Consegna:
Rispondi alle domande sul testo dedicato all'amore:
(a) Secondo il testo, dove si è, se non dove si vive, si mangia o si dorme?
(b) Che cosa vorrebbe essere chi scrive per poter dire solo cose certe?
(c) Quale amore viene indicato come quello vero e puro?

11 giugno 2013

Amore, ecco l'amore.


Ecco, amore mio. Eccoti arrivato alle soglie dell'amore. Ecco i tuoi primi giochi, i tuoi primi sospiri, i tuoi primi passi nel mondo del cuore, nel mondo dei sogni, nel tuo mondo da regalare, nel mondo di un'altra persona, di una bambina, di una femmina, di una donna, da ricevere in dono.
Ecco, amore mio, da oggi tu non sarai più solo dentro di te, dentro di noi, dentro la tua casa, dentro i nostri discorsi, dentro le nostre cose, le nostre frasi, le nostre regole, le nostre idee. Da oggi, amore mio, sarai anche altrove, perché non c'è nulla che porti altrove quanto l'amore. Non è dove si vive, dove si mangia, dove si dorme, che si è.  Si è dove c'è il nostro cuore.
Ed io sono qui, di fronte alla tua vita che si dischiude di fronte all'amore e mi chiedo se sono capace di spiegarti che cosa sia l'amore. E mi sento inquieto perché non sono sicuro nemmeno se so dirti se l'ho mai conosciuto l'amore, o se invece non ho vissuto d'altro, se sono stato bravo a viverlo, a capirlo, a raccoglierlo, oppure l'ho gettato alle ortiche, se l'ho onorato o maltrattato. Non lo so. Vorrei essere un monolito senza crepe e poterti dire solo cose certe, chiare, sicure, forti, serene, ma non è così.
Chissà se l'ho capito questo Amore, se l'ho sentito, vissuto, amato, bevuto, mangiato, divorato, masticato, sputato. Chissà.

Dopo tanti anni, dopo tanti errori, cadute, risalite, sogni, incubi, feste, sorrisi, baci, corse e pianti, obiettivi raggiunti, pericoli scampati, scelte, perdoni, impegno, distrazioni, fatiche e stanchezze, ci si sente così strapazzati da non sentire la certezza di saper spiegare al proprio figlio cos'è l'amore.

Che se mi svegliassi nel sonno e me lo chiedessi ti direi che l'amore vero, quello puro, quello per cui metterei la mano sul fuoco, la mia vita davanti a tutto, per cui il mio cuore non ha mai esitato è stato quello per te, quello di padre, quello di papà.

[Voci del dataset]

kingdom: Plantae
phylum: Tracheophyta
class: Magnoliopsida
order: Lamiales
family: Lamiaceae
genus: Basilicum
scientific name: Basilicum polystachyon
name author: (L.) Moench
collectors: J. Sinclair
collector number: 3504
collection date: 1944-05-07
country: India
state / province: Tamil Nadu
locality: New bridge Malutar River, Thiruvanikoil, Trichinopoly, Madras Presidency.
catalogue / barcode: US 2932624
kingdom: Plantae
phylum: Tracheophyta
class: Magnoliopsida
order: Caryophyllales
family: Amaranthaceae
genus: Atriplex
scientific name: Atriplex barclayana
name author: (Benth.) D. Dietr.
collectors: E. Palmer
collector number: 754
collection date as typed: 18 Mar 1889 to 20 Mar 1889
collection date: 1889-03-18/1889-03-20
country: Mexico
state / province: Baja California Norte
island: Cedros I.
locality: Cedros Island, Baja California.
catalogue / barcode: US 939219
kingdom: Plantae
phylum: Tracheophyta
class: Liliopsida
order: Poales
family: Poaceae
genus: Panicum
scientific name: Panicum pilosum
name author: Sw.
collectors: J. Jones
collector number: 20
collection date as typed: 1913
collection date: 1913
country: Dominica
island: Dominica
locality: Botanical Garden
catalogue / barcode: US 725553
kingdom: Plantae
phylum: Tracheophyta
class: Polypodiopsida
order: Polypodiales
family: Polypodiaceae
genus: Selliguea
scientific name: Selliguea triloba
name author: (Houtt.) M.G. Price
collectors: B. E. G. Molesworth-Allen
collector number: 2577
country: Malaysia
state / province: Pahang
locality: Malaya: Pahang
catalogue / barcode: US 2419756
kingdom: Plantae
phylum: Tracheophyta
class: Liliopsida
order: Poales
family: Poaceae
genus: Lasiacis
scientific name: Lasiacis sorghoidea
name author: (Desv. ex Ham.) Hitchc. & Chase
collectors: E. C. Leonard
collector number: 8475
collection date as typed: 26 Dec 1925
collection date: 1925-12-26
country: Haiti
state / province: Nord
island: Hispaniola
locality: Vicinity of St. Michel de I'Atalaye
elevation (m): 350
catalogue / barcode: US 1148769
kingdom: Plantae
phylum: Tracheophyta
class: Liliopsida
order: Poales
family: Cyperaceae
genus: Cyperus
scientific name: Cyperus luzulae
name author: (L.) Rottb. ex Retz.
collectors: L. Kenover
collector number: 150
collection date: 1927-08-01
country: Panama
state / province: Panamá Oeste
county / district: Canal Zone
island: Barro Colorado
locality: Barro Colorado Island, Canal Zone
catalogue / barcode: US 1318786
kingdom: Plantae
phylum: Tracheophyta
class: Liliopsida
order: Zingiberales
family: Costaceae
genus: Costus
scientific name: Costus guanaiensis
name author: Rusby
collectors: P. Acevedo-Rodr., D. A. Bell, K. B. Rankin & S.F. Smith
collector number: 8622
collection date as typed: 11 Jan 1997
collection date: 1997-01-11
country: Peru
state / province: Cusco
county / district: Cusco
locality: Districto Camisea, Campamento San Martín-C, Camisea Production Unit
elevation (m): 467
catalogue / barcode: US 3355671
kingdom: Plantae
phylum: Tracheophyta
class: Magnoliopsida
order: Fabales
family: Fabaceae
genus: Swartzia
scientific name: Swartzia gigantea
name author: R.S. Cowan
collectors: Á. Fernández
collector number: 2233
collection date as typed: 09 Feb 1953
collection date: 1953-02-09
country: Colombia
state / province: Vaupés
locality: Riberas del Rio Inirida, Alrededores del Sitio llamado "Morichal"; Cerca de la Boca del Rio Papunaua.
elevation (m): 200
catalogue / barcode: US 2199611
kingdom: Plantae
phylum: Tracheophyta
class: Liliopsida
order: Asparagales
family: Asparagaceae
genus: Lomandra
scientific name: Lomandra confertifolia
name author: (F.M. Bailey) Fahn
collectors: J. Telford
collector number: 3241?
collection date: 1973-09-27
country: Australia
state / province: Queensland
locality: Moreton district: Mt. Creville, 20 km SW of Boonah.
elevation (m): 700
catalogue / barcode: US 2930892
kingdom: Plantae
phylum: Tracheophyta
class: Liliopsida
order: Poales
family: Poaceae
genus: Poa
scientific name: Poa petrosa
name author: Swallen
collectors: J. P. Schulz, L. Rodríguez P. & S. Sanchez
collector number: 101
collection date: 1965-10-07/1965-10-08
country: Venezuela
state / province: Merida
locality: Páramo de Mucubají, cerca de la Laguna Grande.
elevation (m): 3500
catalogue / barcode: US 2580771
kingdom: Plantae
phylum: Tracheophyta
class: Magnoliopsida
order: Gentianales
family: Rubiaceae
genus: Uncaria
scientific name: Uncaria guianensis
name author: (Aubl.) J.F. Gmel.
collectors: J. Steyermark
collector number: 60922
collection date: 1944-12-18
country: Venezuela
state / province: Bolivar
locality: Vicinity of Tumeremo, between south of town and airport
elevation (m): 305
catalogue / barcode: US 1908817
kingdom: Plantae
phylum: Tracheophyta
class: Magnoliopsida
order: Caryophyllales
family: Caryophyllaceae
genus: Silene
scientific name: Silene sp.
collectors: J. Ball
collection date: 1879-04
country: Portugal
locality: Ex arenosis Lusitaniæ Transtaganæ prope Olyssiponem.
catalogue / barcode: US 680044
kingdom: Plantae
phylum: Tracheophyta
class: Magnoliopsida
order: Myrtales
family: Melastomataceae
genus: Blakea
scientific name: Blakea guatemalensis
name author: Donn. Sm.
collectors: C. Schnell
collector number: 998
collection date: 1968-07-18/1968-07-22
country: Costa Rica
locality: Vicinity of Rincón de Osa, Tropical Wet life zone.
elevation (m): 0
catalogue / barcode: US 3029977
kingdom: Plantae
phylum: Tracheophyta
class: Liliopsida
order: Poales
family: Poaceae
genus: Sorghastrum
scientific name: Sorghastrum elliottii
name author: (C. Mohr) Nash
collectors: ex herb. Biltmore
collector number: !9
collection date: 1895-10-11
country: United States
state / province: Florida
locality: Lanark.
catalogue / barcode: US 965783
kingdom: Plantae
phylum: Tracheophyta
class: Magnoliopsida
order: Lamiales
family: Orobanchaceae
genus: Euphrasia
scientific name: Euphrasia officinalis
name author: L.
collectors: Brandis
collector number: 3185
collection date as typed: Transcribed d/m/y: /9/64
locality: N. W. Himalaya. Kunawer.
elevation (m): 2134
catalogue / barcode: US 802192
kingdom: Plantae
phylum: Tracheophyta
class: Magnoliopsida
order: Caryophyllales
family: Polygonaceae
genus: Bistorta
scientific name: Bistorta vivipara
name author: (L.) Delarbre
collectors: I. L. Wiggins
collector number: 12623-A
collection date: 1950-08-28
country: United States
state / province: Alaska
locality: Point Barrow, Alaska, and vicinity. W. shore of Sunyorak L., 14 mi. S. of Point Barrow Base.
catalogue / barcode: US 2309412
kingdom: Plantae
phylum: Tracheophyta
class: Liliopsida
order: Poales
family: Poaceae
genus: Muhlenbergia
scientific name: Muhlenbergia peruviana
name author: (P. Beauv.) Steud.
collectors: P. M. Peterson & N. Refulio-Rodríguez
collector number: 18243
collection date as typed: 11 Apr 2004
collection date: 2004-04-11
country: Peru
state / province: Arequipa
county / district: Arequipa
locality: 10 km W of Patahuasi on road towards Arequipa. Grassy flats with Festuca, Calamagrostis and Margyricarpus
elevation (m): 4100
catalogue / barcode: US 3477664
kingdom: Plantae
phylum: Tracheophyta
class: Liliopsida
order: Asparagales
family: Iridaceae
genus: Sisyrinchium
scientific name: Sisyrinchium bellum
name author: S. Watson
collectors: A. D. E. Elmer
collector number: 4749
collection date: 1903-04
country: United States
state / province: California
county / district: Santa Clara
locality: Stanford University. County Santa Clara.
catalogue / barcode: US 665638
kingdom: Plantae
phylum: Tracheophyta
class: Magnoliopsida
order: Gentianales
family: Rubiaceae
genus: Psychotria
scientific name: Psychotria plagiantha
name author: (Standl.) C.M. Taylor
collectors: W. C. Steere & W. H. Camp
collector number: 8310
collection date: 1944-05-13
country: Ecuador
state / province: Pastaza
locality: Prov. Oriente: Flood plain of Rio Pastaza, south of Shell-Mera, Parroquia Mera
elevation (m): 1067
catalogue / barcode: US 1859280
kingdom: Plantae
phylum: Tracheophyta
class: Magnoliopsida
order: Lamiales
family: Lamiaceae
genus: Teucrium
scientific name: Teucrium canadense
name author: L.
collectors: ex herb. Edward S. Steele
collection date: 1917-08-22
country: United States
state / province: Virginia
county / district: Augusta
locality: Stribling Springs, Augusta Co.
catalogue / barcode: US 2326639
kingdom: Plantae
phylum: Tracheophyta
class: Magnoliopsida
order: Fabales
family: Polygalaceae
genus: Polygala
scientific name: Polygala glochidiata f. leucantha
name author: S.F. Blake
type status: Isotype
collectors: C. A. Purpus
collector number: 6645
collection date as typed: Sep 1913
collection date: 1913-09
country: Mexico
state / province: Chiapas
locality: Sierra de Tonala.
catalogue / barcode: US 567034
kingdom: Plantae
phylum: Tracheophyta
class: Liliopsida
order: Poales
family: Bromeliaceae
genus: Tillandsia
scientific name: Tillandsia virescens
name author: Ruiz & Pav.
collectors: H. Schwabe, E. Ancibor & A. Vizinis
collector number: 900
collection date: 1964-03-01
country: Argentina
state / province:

Risposta:
(a) Si è dove c'è il nostro cuore.
(b) Un monolito senza crepe.
(c) Quello per il figlio, cioè l'amore di padre, di papà.